The two won't always be diametrically opposed - chances are you and your partner have a fair few similarities, and will likely enjoy a lot of the same things. However, is your partner someone who loves espresso martinis, but has no desire to shake them up at home with a DIY cocktail set, or someone who loves to sit in your beautiful blooming garden, but it's actually you who does all the gardening in it?
Use the senses as inspiration if you're finding it hard to pick a starting point. What's their favourite colour? Favourite smell? What parts of their body do they like to embellish the most, and where do they neglect themselves? What music do they enjoy listening to? Are they a sweet or savoury person? Mind-mapping these easy to answer questions will make generating a concrete idea a lot simpler.
Speaking of getting your partner what they want, it's important to keep in mind that Valentine's Day gifts are typically never going to be practical gifts - unless your partner has expressed otherwise. More often than not though, the secret behind a good gift is the acknowledgement that it isn't the kind of thing your gift recipient would regularly buy or even consider owning for themselves. You're trying to show your partner how much they mean to you, by giving them something that represents your love and their worth to you, whether literally or symbolically.
So whilst practical gifts can be a good idea for certain difficult-to-buy for relatives, or for occasional birthdays, now is the time to choose your gifts with thoughtfulness and romance at the heart of your purchasing decisions. Think about the age-old appeal of flowers - almost everyone is likely to be happier with a bunch of pretty petals that will die in a week, than a really sturdy bathroom plunger that will carry them through life.
Of course, everybody is different. Some people will love to be absolutely splurged on, but that's because they're someone who feels appreciated through material gifting, and what you're really doing is paying attention to what they like, as mentioned above. But for most people, simply setting a budget and spending on whatever you can to get there is a fasttrack way to show your partner you haven't put any time or thought into them.

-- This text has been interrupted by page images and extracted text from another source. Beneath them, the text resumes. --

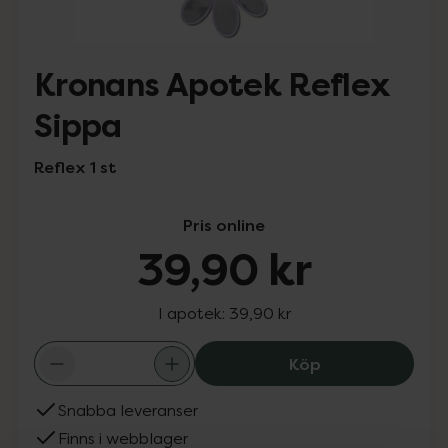
Kronans Apotek Reflex
Sippa
Reflex 1 st
Pris online
39,90 kr
I apotek:
39,90 kr
Kronans Apotek 
Köp
Snabba leveranser
Finns i webblager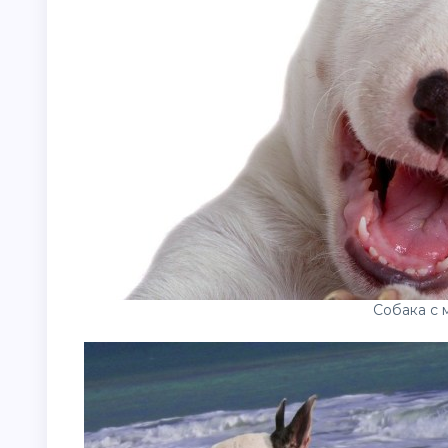
Собака с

Romantic gift-giving is about making the person you're buying the present for feel completely seen and understood, by you. So whilst all those clichés like chocolates, flowers and balloons can be nice touches, they could really be given by anyone to anyone. Show your appreciation for your partner by choosing a gift that reflects their character.
A really easy way to do this is by personalising presents, whether that means having a name or photo engraved into a material object or opting for a more subtle personal touch such as combining their favourite snacks into a food hamper. Even immaterial gifts can be a lovely way to earn you some romance points - plan a day doing all your partner's favourite things, treat them to an at-home spa night, or think about all the little gestures, like something as small as breakfast in bed.
Gift-giving can be a beautiful ritual that showcases your love for your partner by giving them something that is a symbol of the attention and effort you put into your relationship, and in turn serves to bring you even closer together.
There's really not much scope to go wrong when choosing the right gift - as long as you pick something that is personal and thoughtful, your partner is sure to be grateful. More importantly, focus on the gift that is having each other in your lives, as something that deserves to be continually celebrated and cherished.